Automatic authentication (default)

In Automatic mode, Beekeeper tries the same things ssh does, in this order, and uses the first one that works:

  1. SSH agent. Whatever your SSH_AUTH_SOCK (or PuTTY's pageant on Windows) is advertising.
  2. IdentityFile from ~/.ssh/config. Used if the matching Host entry has one. Honors IdentitiesOnly yes — when set, the agent is restricted to keys whose public part matches an IdentityFile.
  3. Default key. The first of ~/.ssh/id_ed25519, ~/.ssh/id_ecdsa, ~/.ssh/id_rsa, or ~/.ssh/id_dsa that exists.

When you select Automatic in the form, a small status row appears under the dropdown: SSH agent › SSH config › Default key. Each pill shows a check or x and reveals the discovered path on hover, so you can see at a glance which step will satisfy the connection.

If you'd rather skip Automatic and pick a key explicitly, choose Key File and select the key yourself.

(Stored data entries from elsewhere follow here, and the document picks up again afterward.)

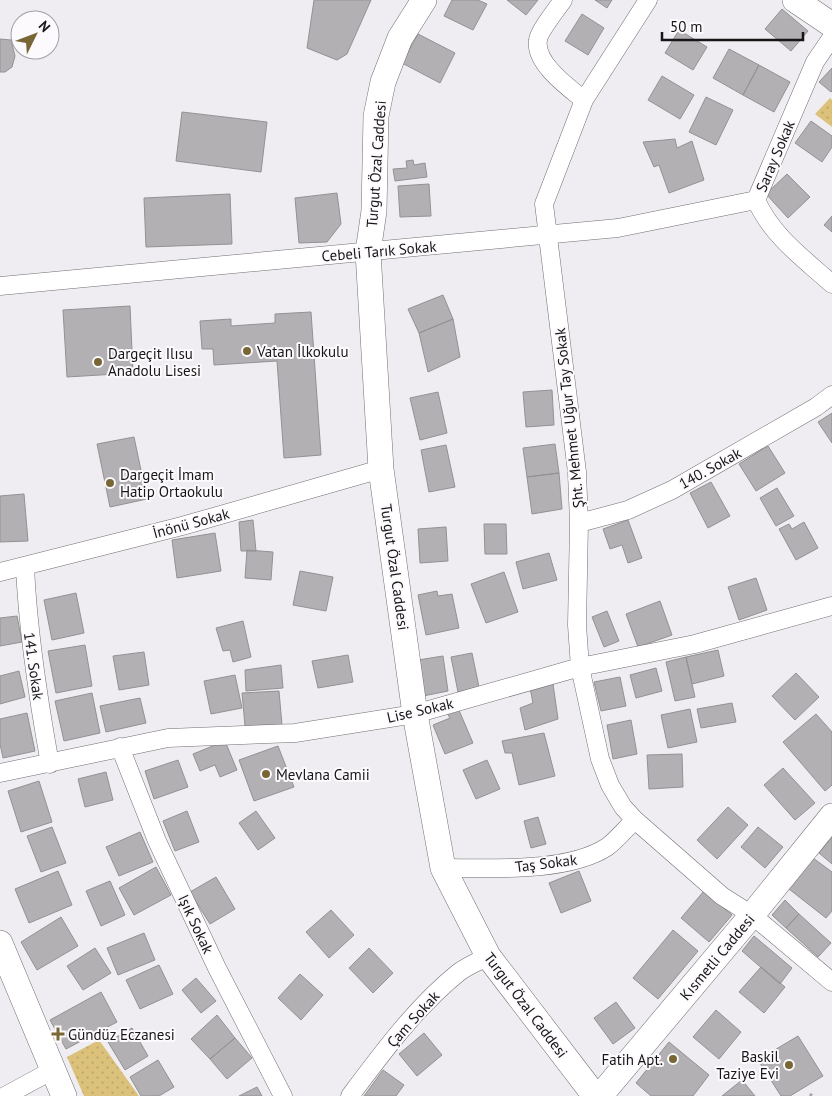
<svg xmlns="http://www.w3.org/2000/svg" width="832" height="1096" viewBox="0 0 832 1096" font-family="'PT Sans',sans-serif">
	<style>
		.green { fill: url(#green-dots) }
		.building { fill: #b3b0b4; stroke: #939194 }
		.lines { fill: none; stroke-linecap: round; stroke-linejoin: round }
		.street-casing { stroke: #716f72; stroke-width: 19 }
		.secondary-casing { stroke: #716f72; stroke-width: 26 }
		.path { stroke: #a2a0a3; stroke-width: 3; stroke-dasharray: 2.5 2.5; stroke-linecap: butt }
		.street { stroke: #fff; stroke-width: 18 }
		.secondary { stroke: #fff; stroke-width: 25 }
		.poi-dot { fill: #786735; stroke: #fdfafe; stroke-width: 2 }
		.labels { text-anchor: middle; dominant-baseline: central; stroke-width: 4; stroke-linejoin: round; paint-order: stroke }
		.street-label { font-size: 15px; fill: #171617; stroke: #fdfafe }
		.poi-label { font-size: 15px; fill: #171617; stroke: #fdfafe; text-anchor: start }
	</style>
	<defs>
		<pattern id="green-dots" width="8" height="8" patternUnits="userSpaceOnUse" patternTransform="scale(1.25)"><rect width="8" height="8" fill="#dbc179"/><path d="M2 2h.1M6 6h.1" fill="none" stroke="#bba568" stroke-width="1.8" stroke-linecap="round"/></pattern>
	</defs>
	<rect width="100%" height="100%" fill="#efedf1"/>
	<path class="green" d="M830 98 832 100V127L815 114Z
		M99 1040 139 1096H84L67 1057Z"/>
	<path class="building" d="M314 0H371L347 54 337 60 307 48Z
		M452 0H478L487 4 473 30 444 16Z
		M507 0H538L526 15Z
		M595 0H612L607 8Z
		M782 9 808 31 791 51 765 29Z
		M582 14 604 28 588 55 565 41Z
		M679 30 707 47 693 70 665 53Z
		M418 34 455 53 440 83 402 63Z
		M0 39 11 40 15 56 12 67 5 72H0Z
		M729 49 759 65 743 95 713 78Z
		M759 65 790 82 774 112 743 95Z
		M832 68V91L831 92 819 82Z
		M662 76 694 95 680 119 648 100Z
		M706 97 733 110 716 145 689 132Z
		M182 112 267 122 261 172 176 161Z
		M811 121 832 136V147L822 162 795 143Z
		M675 139 677 148 692 141 704 180 669 193 659 165 654 167 643 142Z
		M413 160 414 165 425 163 427 177 395 181 393 169 407 168 406 161Z
		M787 174 810 197 788 218 766 194Z
		M429 184 431 216 400 217 398 186Z
		M337 193 341 224 327 242 299 243 295 198Z
		M230 194 232 244 146 247 144 198Z
		M832 216V232L824 225Z
		M443 295 453 319 419 333 408 309Z
		M130 306 133 373 67 377 63 310Z
		M311 312 321 455 284 458 277 361 214 365 213 349H202L200 321 231 319V326L275 323V314Z
		M453 319 460 357 428 372 419 333Z
		M552 390 554 425 526 427 523 392Z
		M438 392 447 433 420 440 410 398Z
		M832 413V443L818 422Z
		M134 437 147 499 110 507 97 444Z
		M555 444 559 473 527 477 523 448Z
		M446 445 455 487 429 492 421 450Z
		M768 446 785 473 756 491 739 464Z
		M559 473 562 509 532 514 527 477Z
		M711 482 730 516 708 528 690 493Z
		M777 488 794 516 776 526 760 498Z
		M24 494 28 541 0 542V496Z
		M253 520 256 551H241L239 522Z
		M628 520 642 558 628 563 622 545 610 549 603 529Z
		M804 522 818 548 796 560 779 529 789 524 792 529Z
		M484 524H506L507 554H485Z
		M446 527 448 561 420 563 418 529Z
		M215 533 221 571 177 578 172 540Z
		M247 550 273 552 271 580 245 578Z
		M549 553 557 580 523 589 516 562Z
		M300 571 333 577 326 611 293 605Z
		M504 572 518 612 486 623 471 584Z
		M756 578 767 610 739 620 728 587Z
		M437 591 438 596 452 594 459 628 426 635 418 595Z
		M76 593 84 633 52 640 44 600Z
		M660 601 672 635 638 647 626 614Z
		M607 611 619 641 604 647 592 617Z
		M17 616 22 642 0 646V618Z
		M243 621 251 657 233 662 230 650 223 651 216 628Z
		M85 645 92 686 56 693 48 651Z
		M718 650 724 676 692 684 686 657Z
		M144 652 149 685 119 690 113 656Z
		M472 653 479 687 458 692 451 657Z
		M348 655 353 682 318 688 312 661Z
		M443 656 448 691 423 696 418 660Z
		M686 657 695 697 675 701 666 662Z
		M281 665 283 688 246 691 245 670Z
		M656 668 662 691 636 698 630 675Z
		M19 671 25 697 0 704V676Z
		M796 673 819 697 795 720 772 696Z
		M235 675 242 708 211 714 204 681Z
		M620 677 626 706 601 711 594 682Z
		M553 684 558 719 525 730 520 708 533 703 530 688Z
		M279 691 282 725 245 726 242 693Z
		M92 693 100 733 64 741 55 701Z
		M140 698 146 723 106 732 100 706Z
		M732 703 736 722 701 728 697 709Z
		M458 708 473 743 445 754 433 725 450 718 447 713Z
		M690 709 697 742 668 748 661 715Z
		M27 713 35 751 3 758 0 744V719Z
		M816 714 832 732V785L825 791 783 742Z
		M631 720 637 754 613 759 607 725Z
		M544 733 555 776 519 785 512 753H505L502 741Z
		M225 741 237 770 220 777 215 765 200 771 193 754Z
		M278 746 294 787 254 801 239 760Z
		M682 754 683 787 649 789 647 755Z
		M178 760 188 787 154 799 145 771Z
		M487 760 500 789 476 799 463 770Z
		M783 768 815 803 795 820 764 785Z
		M106 772 113 800 85 807 78 779Z
		M39 781 52 822 21 832 8 791Z
		M728 807 748 825 717 859 697 840Z
		M187 811 199 842 175 851 163 821Z
		M256 811 275 838 258 850 239 823Z
		M538 817 546 844 531 848 524 821Z
		M52 827 66 863 41 872 27 836Z
		M758 827 783 847 765 868 741 847Z
		M140 832 153 862 119 876 106 847Z
		M832 837V864L819 853Z
		M813 858 832 872V911L826 918 789 889Z
		M156 867 171 895 134 915 119 888Z
		M58 871 72 905 29 923 15 889Z
		M579 871 591 901 561 913 549 883Z
		M216 877 235 909 210 924 190 892Z
		M110 881 125 915 101 926 86 891Z
		M704 891 732 915 709 942 681 918Z
		M785 900 799 914 786 928 772 915Z
		M331 910 354 935 329 958 306 932Z
		M799 914 831 943 818 957 786 928Z
		M61 917 78 946 37 970 21 942Z
		M673 930 698 951 658 999 633 978Z
		M144 933 155 960 118 975 107 948Z
		M754 936 792 968 780 984 742 951Z
		M95 948 111 973 83 990 67 966Z
		M369 948 393 973 373 993 349 968Z
		M159 965 173 994 140 1009 126 980Z
		M761 967 785 987 764 1013 739 992Z
		M300 974 323 995 301 1020 278 998Z
		M196 978 216 1001 201 1013 182 990Z
		M101 992 117 1022 66 1049 50 1020Z
		M616 1002 635 1028 613 1044 594 1018Z
		M716 1010 741 1032 719 1059 693 1037Z
		M217 1015 235 1038 210 1059 191 1039Z
		M132 1028 148 1056 125 1070 108 1042Z
		M424 1033 442 1055 417 1076 399 1054Z
		M798 1036 823 1076 790 1096H781L758 1060Z
		M235 1038 252 1058 227 1079 210 1059Z
		M669 1042 709 1075 693 1096H651L636 1083Z
		M158 1060 174 1087 159 1096H141L130 1077Z
		M383 1070 404 1085 396 1096H364Z
		M742 1080 755 1096H722Z
		M257 1087 262 1096H239Z"/>
	<g class="lines">
		<g class="street-casing">
			<path id="street" d="M563 0C557 9 539 31 538 40 534 63 569 88 584 100
				M648 0 584 100 544 204 577 472 579 523 577 625 580 667 600 759 610 785 623 807 635 820 722 896 752 915 832 982
				M832 37 815 62 756 200C772 236 803 258 832 284
				M0 286 618 228 756 200
				M579 523 628 510 672 490 816 407 832 395
				M25 567C28 633 38 698 50 764
				M0 572 182 526 381 469
				M120 747 157 841 217 968 283 1096
				M0 773 168 738 295 733 415 714 580 667 695 644 832 606
				M443 868C490 868 567 873 607 847 617 840 626 828 635 820
				M5 1096 53 1070
				M350 1096C382 1053 416 1007 458 973 467 966 478 962 488 956"/>
		</g>
		<g class="secondary-casing">
			<path id="secondary" d="M424 0 400 38 383 82 376 116 374 211 368 252 381 469 415 714 443 868 488 956 595 1096
				M795 0 832 25
				M0 943 64 1096
				M600 1096 752 915 832 816"/>
		</g>
		<path class="path" d="M810 1094 812 1096"/>
		<use href="#street" class="street"/>
		<use href="#secondary" class="secondary"/>
	</g>
	<g class="poi-dot">
		<circle cx="247" cy="351" r="5"/>
		<circle cx="98" cy="362" r="5"/>
		<circle cx="110" cy="483" r="5"/>
		<circle cx="266" cy="774" r="5"/>
		<path d="M55.5 1026.5h5v5h5v5h-5v5h-5v-5h-5v-5h5z"/>
		<circle cx="673" cy="1059" r="5"/>
		<circle cx="789" cy="1065" r="5"/>
	</g>
	<g class="labels">
		<g class="street-label">
			<text transform="translate(775 156) rotate(-67)">Saray Sokak</text>
			<text transform="translate(376 164) rotate(-86)">Turgut Özal Caddesi</text>
			<text transform="translate(379 251) rotate(-5)">Cebeli Tarık Sokak</text>
			<text transform="translate(569 418) rotate(-96)">Şht. Mehmet Uğur Tay Sokak</text>
			<text transform="translate(710 468) rotate(-29)">140. Sokak</text>
			<text transform="translate(191 523) rotate(-15)">İnönü Sokak</text>
			<text transform="translate(395 567) rotate(82)">Turgut Özal Caddesi</text>
			<text transform="translate(34 666) rotate(82)">141. Sokak</text>
			<text transform="translate(420 710) rotate(-13)">Lise Sokak</text>
			<text transform="translate(546 863) rotate(-7)">Taş Sokak</text>
			<text transform="translate(196 924) rotate(65)">Işık Sokak</text>
			<text transform="translate(717 957) rotate(-50)">Kısmetli Caddesi</text>
			<text transform="translate(526 1005) rotate(53)">Turgut Özal Caddesi</text>
			<text transform="translate(413 1019) rotate(-48)">Çam Sokak</text>
		</g>
		<g class="poi-label">
			<text x="257" y="351">Vatan İlkokulu</text>
			<text x="108" y="353">Dargeçit Ilısu<tspan x="108" dy="17">Anadolu Lisesi</tspan></text>
			<text x="120" y="474">Dargeçit İmam<tspan x="120" dy="17">Hatip Ortaokulu</tspan></text>
			<text x="276" y="774">Mevlana Camii</text>
			<text x="68" y="1034">Gündüz Eczanesi</text>
			<text x="779" y="1056" text-anchor="end">Baskil<tspan x="779" dy="17">Taziye Evi</tspan></text>
			<text x="663" y="1059" text-anchor="end">Fatih Apt.</text>
		</g>
	</g>
	<g transform="translate(35 35) rotate(48)"><circle r="24" fill="#fdfafe" stroke="#a19fa2"/>
	<path d="M0-4L9 19L0 12L-9 19Z" fill="#786735"/>
	<text y="-8" font-size="14" font-weight="bold" text-anchor="middle" fill="#171617">N</text>
	</g>
	<path d="M662 32v8h141v-8" fill="none" stroke="#171617" stroke-width="2.5"/>
	<text x="670" y="32" font-size="15" fill="#171617" stroke="#fdfafe" stroke-width="4" paint-order="stroke">50 m</text>
</svg>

Other authentication methods

  • Key File — uses the SSH Private key File you select (and optional Key File PassPhrase). Beekeeper does not fall back to IdentityFile from ~/.ssh/config in this mode — picking Key File means you want this specific key. Hostname/port/user from ~/.ssh/config aliases still apply.
  • Username & Password — uses the form's SSH Username and SSH Password. Hostname/port/user from ~/.ssh/config aliases still apply; no key files are tried.

Bastion (jump) host

The Bastion section repeats the same three authentication modes (Automatic, Key File, Username & Password) with the same behaviour. The bastion is visually nested under the SSH section to make it clear that the bastion's credentials connect to the bastion, while the outer SSH fields connect to the target through it.

Using ~/.ssh/config

You can type a Host alias from your ~/.ssh/config into the SSH Hostname or Bastion Host field. Beekeeper resolves the following keys from the matching entry, regardless of which authentication mode you picked:

SSH config key What Beekeeper uses it for
HostName The actual hostname/IP to connect to
Port The SSH port
User The SSH username
IdentityFile The private key (Automatic mode only — step 2 of the auth chain)
IdentitiesOnly If yes, restricts the agent to keys matching IdentityFile (Automatic mode only)

For example, given this entry:

Host production
  HostName db.internal.example.com
  Port 22022
  User admin
  IdentityFile ~/.ssh/prod_ed25519
  IdentitiesOnly yes

Type production into the SSH Hostname field, leave the other fields blank, pick Automatic as the auth method, and Beekeeper will fill in the rest — connecting to db.internal.example.com:22022 as admin, restricted to the agent identity that matches prod_ed25519.

When you also enter a value in the form, the form value wins — ~/.ssh/config only fills in the fields you leave blank. The hostname itself is the one exception: an alias is always resolved to its real HostName so the connection can be made.

What is not read from ~/.ssh/config

To keep things predictable, Beekeeper Studio only reads the keys listed in the table above. Other directives (ProxyJump, ProxyCommand, ForwardAgent, LocalForward, RemoteForward, Match blocks, included files, etc.) are ignored. If you rely on ProxyJump, configure the bastion host explicitly in the connection form.

File Associations

Beekeeper Studio provides file associations so you can do the following things without opening the app:

  • Double click a sqlite .db file in a file browser to open it in Beekeeper Studio!